Feb 15, 2009 21:29
Stout, Konidaris, Barto, "Intrinsically Motivated Reinforcement Learning: A Promising Framework for Developmental Robot Learning." and,
Konidaris, Hayes, "An Architecture for Behavior-Based Reinforcement Learning."
I mentioned that one of the elements missing in Brooks' experiments (at least before Cog and Kismet, which have other issues) was learning; the agents would display an ability to act reminiscent of animal-level intelligence, but no part of their control structure adapted to their experience and environment.
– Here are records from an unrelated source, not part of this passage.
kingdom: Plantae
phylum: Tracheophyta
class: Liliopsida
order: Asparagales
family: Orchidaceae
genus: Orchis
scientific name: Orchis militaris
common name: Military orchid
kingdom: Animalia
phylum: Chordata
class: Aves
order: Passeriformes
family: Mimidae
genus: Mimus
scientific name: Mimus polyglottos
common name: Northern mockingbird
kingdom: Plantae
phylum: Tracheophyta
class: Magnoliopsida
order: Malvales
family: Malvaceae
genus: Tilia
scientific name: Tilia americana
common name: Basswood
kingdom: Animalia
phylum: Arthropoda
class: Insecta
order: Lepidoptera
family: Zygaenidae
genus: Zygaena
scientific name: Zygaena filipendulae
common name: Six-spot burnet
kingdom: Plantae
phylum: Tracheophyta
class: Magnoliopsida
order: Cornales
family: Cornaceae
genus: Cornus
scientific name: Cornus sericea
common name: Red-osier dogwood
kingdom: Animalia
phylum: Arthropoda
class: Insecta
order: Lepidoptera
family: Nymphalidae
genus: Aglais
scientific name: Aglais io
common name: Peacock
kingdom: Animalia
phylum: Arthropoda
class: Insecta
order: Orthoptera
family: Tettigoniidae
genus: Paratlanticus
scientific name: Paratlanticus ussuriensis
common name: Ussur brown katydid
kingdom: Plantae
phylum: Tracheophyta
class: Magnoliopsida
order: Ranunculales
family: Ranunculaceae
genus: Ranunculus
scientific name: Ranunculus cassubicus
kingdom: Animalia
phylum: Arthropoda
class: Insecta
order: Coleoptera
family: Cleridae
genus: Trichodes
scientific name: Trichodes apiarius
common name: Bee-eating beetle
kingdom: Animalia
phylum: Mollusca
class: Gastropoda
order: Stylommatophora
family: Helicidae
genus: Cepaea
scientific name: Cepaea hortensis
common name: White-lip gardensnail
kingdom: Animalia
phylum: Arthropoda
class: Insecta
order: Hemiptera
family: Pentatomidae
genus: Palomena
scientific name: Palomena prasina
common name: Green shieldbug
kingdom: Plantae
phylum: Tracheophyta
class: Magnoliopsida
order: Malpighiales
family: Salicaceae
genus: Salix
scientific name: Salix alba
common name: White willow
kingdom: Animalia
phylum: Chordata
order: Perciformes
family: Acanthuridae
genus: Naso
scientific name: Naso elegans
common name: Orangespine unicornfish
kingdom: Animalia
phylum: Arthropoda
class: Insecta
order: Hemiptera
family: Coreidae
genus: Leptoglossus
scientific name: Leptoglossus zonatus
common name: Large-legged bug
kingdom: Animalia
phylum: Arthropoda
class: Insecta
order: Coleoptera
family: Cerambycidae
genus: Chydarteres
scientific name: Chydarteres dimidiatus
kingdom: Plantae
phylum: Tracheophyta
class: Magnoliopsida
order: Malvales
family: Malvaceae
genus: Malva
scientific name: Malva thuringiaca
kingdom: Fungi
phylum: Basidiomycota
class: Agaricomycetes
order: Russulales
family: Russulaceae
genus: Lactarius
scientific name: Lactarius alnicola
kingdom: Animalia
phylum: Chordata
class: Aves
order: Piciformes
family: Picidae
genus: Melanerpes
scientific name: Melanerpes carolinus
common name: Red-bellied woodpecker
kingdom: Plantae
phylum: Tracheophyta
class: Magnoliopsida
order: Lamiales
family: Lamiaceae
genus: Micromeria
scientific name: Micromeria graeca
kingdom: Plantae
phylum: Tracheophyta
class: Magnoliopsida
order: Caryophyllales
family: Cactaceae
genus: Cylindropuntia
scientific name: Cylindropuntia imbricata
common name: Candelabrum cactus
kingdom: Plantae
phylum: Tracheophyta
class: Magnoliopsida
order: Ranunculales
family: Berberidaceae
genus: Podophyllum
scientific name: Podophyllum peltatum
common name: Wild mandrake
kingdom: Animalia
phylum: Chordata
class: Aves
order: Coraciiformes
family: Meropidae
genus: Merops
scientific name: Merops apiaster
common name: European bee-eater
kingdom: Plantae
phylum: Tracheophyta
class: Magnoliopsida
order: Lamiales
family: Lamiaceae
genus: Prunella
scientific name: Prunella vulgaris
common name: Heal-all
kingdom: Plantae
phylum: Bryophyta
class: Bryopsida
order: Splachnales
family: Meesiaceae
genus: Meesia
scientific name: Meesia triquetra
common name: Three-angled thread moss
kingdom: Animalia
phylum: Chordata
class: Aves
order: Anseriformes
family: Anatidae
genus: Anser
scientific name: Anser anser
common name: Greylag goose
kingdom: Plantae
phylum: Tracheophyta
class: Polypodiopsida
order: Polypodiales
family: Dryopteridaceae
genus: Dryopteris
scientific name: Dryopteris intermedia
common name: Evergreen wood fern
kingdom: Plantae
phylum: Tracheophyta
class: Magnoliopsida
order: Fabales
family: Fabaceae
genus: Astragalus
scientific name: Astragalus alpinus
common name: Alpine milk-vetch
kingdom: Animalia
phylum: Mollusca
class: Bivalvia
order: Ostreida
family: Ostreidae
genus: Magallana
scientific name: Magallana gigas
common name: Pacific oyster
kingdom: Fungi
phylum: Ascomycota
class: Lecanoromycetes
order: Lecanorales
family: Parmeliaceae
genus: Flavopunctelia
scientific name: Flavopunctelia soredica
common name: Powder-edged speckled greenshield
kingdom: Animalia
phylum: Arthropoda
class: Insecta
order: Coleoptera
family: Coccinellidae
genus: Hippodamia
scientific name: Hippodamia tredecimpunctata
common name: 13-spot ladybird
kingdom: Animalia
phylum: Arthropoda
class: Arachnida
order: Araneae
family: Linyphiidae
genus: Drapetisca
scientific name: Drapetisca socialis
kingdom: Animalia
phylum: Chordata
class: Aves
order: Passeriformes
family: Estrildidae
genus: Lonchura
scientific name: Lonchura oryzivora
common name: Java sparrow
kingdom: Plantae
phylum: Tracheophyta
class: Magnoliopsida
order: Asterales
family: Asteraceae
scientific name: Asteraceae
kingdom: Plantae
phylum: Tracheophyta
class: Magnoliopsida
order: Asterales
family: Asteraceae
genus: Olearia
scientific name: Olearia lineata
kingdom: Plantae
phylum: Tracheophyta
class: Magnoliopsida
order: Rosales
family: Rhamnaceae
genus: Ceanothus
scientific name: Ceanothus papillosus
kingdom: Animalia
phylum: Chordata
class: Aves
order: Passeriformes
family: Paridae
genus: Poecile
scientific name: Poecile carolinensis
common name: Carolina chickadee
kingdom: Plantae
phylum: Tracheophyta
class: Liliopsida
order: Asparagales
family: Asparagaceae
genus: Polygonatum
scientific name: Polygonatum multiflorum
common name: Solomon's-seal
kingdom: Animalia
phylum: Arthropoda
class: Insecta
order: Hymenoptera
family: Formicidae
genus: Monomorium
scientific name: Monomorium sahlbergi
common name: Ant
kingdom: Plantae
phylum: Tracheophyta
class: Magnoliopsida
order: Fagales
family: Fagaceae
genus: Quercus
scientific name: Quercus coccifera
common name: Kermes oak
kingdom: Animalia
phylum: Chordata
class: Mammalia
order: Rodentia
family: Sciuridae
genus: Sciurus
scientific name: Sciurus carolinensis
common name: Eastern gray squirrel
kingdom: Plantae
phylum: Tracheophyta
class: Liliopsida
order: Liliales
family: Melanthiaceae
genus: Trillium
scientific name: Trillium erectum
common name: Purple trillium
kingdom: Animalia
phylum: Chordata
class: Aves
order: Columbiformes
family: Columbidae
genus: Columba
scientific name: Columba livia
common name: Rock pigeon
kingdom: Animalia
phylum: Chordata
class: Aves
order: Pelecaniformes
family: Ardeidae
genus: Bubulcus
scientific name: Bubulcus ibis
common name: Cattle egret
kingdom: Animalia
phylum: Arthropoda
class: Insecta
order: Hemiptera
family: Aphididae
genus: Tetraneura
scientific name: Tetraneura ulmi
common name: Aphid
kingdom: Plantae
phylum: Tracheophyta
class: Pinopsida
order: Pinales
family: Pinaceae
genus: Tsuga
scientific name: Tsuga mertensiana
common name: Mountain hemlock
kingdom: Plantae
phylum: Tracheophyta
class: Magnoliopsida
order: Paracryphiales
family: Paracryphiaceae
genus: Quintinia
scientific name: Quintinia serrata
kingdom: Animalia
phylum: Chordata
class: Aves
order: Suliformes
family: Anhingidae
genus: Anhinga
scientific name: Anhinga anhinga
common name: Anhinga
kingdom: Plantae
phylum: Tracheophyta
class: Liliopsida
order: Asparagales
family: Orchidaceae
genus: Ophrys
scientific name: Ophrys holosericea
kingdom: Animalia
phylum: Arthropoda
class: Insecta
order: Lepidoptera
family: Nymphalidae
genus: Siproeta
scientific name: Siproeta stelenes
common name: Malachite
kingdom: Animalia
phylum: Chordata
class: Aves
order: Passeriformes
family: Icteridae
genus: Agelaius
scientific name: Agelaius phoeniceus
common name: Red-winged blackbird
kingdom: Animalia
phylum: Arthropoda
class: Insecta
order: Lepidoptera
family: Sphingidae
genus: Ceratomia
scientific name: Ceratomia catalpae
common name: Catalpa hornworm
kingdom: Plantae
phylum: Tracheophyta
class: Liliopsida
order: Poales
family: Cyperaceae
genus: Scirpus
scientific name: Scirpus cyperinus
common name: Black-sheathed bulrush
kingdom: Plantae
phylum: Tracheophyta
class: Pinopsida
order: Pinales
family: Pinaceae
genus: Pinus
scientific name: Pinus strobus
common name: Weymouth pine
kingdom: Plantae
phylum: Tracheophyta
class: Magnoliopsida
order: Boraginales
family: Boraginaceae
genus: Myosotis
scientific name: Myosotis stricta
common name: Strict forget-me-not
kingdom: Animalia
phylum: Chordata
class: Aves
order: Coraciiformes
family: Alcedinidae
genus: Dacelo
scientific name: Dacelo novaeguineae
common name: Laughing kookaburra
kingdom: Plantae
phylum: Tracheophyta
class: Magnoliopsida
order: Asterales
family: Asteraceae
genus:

These papers all try to address the issue of reinforcement learning (the most apparently biologically-plausible method) in an embodied AI ("reinforcement learning" refers to methods where a system is "rewarded" when certain goals are met, as opposed to methods which explicitly specify the correct behavior to the system (supervised learning) or provide no input whatsoever (unsupervised learning.)) By putting a learning-capable "layer" on top of more primitive layers such as were implemented in Brooks' experiments, the learning system can make use of the sensory abstraction and motor capabilities of these lower layers; for example, simpler non-learning layers may be able to recognize the sensory patterns corresponding to a giant monster, and similarly possess within themselves methods for running away from a specified direction, making the task of learning "run away from monsters" simply a matter of recognizing a correspondence in fundamental inputs. It is also interesting to note that the researchers differentiate between "intrinsic" and "extrinsic" reward signals; a robot may be rewarded by certain external events which it is supposed to try to achieve (finding a "food puck," for example), but can also contain within itself conditions which trigger a reward signal (for example, if it encounters conditions from which it expects to find a "food puck" soon.)
The experiments described in the paper, however, have a considerable shortcoming of their own. The first doesn't use a real robot at all, and instead uses a simulated robot acting within a grid-world in which the location and identities of all the things it can see is specified to it, and in which the robot's fundamental motor actions are as high level as "move to [thing]." The experimenters argue that such an abstraction could be achieved through lower-layer perceptual and actor layers, but many of the things they assume to work perfectly (object identification, navigation, external variable (lighting, sound) recognition) would likely be much less reliable in a real robot, which could have unknown effects on their model. The second experiment does use a robot, to their credit, but do so in a drastically simplified maze environment of orthogonal walls and standard distances in which the robot's ability to locate itself is drastically easier than it would be in a "real-world" environment; given that their control model relies utterly on the robot's knowledge of where it is and recognition of "landmarks," this seems like a very important limitation. (I suppose that the rhetoric of situated AI researchers have made me sensitive to reliance on experimental cleanliness.) Essentially, both the learning method in both experiments relies on the robot recognizing given "states" (such as, being in a given place at a given direction) and learning how various states can be navigated between (from here one can go there, and etc) as well as which certain states entail rewards. But if state-recognition breaks down, or even if the transition between states becomes unpredictable, the method would likely turn out to be fragile. Regardless, both experiments work, so there is certainly something to the concept, if not the method itself.
As the recent direction of my research may indicate, I'm considering building a robot for my senior project. But I would consider it a major point of the project for it to be capable of acting in at least somewhat complicated environments (such as the hallways of Dickenson, or perhaps even Commons Lawn. VAPA would probably be asking too much.)